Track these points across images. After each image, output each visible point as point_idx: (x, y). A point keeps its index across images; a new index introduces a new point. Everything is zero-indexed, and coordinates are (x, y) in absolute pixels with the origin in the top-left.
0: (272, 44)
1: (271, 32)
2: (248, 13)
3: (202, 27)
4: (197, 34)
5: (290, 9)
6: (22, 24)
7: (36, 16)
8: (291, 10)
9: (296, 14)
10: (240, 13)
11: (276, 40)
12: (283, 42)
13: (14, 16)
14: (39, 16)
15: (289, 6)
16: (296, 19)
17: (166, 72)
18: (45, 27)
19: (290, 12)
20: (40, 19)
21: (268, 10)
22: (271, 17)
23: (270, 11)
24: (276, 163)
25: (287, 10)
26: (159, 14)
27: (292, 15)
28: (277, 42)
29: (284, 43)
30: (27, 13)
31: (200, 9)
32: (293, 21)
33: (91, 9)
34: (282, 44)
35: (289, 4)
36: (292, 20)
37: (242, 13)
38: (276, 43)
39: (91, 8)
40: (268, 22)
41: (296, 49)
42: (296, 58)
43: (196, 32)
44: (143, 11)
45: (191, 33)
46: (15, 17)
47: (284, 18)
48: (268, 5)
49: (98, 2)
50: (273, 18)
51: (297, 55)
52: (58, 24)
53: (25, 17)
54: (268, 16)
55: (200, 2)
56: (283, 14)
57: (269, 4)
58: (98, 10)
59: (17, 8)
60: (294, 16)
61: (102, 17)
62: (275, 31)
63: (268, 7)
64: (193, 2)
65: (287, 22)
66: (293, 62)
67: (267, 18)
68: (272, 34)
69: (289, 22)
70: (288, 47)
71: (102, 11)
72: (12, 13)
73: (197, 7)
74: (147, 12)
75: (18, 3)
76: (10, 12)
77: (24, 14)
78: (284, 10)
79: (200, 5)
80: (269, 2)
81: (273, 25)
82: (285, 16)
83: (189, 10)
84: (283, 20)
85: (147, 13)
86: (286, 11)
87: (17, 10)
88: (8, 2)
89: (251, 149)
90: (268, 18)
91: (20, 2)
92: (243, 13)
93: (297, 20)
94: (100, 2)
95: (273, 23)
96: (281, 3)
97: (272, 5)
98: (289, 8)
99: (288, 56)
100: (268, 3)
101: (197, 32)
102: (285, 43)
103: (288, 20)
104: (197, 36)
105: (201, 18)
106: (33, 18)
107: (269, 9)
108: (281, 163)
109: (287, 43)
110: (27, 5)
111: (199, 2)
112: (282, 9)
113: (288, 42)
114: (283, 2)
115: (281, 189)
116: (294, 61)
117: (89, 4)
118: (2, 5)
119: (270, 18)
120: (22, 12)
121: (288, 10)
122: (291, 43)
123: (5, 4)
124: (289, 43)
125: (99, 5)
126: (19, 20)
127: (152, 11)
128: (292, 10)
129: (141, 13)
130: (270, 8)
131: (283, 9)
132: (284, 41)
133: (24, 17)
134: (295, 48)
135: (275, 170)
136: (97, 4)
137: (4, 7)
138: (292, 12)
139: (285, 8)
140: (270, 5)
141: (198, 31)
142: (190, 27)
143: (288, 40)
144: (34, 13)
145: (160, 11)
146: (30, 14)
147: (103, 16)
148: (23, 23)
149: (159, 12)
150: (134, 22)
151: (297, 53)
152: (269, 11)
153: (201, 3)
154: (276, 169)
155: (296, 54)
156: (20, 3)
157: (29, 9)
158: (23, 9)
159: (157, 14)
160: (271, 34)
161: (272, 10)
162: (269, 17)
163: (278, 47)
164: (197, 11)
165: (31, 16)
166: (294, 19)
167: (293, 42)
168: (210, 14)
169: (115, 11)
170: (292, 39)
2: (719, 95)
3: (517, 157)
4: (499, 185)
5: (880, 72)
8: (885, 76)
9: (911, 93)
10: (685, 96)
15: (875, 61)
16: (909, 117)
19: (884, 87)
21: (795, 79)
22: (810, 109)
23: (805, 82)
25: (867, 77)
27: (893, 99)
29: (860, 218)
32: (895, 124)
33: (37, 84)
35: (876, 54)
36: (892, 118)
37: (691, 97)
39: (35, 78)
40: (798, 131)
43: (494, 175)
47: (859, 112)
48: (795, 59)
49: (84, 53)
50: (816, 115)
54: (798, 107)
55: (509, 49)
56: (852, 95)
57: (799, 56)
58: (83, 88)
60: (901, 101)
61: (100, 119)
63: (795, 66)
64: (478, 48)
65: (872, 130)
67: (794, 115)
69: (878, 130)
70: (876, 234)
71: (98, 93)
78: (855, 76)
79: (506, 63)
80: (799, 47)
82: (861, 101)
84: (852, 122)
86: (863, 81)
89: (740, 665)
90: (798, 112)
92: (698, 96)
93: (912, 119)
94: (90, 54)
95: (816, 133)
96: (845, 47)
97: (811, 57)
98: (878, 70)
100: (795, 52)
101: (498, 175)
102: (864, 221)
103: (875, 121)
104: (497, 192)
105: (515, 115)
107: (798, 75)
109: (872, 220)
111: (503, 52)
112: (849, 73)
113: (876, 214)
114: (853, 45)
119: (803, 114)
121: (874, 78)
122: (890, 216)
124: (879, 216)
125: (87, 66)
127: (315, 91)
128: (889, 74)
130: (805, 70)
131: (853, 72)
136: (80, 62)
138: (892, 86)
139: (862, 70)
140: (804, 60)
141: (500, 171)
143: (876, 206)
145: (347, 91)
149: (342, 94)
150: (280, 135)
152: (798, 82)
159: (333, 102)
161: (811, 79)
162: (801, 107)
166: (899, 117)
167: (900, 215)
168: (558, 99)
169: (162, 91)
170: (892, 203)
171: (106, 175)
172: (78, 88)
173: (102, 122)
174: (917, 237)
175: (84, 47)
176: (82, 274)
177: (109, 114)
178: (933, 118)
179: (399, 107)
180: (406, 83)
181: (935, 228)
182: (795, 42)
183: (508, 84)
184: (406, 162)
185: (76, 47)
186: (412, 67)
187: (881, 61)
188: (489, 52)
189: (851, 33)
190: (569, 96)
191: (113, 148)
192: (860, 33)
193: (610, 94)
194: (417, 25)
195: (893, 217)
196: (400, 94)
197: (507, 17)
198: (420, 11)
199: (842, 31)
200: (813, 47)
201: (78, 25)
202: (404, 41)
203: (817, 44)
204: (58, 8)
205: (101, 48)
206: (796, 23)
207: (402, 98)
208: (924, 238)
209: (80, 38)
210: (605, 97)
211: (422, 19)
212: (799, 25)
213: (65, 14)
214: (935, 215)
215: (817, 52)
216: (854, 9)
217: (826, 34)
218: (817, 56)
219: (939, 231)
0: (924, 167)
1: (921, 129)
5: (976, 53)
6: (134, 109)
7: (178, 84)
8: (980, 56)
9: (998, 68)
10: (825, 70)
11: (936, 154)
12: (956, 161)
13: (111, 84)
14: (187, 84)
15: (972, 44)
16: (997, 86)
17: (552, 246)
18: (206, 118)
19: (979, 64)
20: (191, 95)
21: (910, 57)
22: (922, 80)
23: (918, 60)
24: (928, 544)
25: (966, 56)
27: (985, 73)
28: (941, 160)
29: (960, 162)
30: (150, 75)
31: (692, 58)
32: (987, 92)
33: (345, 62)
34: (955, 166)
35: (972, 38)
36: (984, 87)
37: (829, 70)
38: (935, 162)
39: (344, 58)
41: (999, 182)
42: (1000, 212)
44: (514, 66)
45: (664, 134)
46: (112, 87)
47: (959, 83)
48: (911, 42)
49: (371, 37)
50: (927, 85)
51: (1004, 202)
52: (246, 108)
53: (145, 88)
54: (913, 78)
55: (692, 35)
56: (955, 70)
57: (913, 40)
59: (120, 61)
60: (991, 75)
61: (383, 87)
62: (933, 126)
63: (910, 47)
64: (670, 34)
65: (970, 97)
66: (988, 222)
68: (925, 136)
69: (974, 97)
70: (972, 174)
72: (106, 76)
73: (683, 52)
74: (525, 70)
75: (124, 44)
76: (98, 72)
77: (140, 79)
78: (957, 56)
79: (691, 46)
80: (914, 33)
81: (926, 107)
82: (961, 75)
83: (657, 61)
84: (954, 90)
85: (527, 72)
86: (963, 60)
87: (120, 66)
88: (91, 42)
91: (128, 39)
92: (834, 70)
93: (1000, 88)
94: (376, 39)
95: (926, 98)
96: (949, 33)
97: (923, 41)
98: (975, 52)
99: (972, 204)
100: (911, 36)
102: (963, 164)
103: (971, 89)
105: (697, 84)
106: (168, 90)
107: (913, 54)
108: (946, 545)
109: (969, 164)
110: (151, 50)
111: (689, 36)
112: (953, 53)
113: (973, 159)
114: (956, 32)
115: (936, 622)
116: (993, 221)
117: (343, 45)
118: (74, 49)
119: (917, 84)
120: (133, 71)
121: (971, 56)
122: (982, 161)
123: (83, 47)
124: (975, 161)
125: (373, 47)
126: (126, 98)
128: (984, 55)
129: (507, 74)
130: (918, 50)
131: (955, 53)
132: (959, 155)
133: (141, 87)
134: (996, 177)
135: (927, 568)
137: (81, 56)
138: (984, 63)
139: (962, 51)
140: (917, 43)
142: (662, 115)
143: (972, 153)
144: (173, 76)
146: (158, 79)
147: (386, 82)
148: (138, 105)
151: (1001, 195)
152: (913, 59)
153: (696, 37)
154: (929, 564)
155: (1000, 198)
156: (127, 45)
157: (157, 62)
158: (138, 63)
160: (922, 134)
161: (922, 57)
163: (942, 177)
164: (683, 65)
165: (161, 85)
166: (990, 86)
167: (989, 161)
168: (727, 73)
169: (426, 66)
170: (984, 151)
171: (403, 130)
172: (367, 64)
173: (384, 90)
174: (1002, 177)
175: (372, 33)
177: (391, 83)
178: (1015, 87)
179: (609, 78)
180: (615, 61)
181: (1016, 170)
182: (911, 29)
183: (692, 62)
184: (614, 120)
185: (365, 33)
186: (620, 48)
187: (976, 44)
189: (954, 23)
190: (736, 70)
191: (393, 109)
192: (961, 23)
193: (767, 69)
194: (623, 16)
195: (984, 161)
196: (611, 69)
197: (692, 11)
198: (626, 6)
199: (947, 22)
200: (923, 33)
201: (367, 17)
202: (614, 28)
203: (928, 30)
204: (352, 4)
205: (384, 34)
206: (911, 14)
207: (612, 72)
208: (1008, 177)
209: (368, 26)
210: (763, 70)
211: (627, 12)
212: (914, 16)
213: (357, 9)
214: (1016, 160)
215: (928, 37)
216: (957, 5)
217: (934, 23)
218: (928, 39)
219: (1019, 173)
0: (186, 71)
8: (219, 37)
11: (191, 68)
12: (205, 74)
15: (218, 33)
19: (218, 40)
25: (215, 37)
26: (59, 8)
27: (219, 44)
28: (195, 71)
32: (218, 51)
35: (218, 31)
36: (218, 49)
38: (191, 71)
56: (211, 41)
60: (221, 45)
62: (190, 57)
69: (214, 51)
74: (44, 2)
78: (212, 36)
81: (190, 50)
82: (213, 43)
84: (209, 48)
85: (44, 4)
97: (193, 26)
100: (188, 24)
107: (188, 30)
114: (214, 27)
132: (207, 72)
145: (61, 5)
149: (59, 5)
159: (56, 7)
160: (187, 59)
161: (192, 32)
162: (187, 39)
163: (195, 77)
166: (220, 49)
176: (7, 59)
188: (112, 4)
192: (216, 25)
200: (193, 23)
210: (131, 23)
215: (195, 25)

+--

Assigned task ▸ Starting at the line that has "132: (284, 41)" in the records above, restate word for word every line until the one that has "169: (115, 11)", and include that one as well.

Response area ▸
132: (284, 41)
133: (24, 17)
134: (295, 48)
135: (275, 170)
136: (97, 4)
137: (4, 7)
138: (292, 12)
139: (285, 8)
140: (270, 5)
141: (198, 31)
142: (190, 27)
143: (288, 40)
144: (34, 13)
145: (160, 11)
146: (30, 14)
147: (103, 16)
148: (23, 23)
149: (159, 12)
150: (134, 22)
151: (297, 53)
152: (269, 11)
153: (201, 3)
154: (276, 169)
155: (296, 54)
156: (20, 3)
157: (29, 9)
158: (23, 9)
159: (157, 14)
160: (271, 34)
161: (272, 10)
162: (269, 17)
163: (278, 47)
164: (197, 11)
165: (31, 16)
166: (294, 19)
167: (293, 42)
168: (210, 14)
169: (115, 11)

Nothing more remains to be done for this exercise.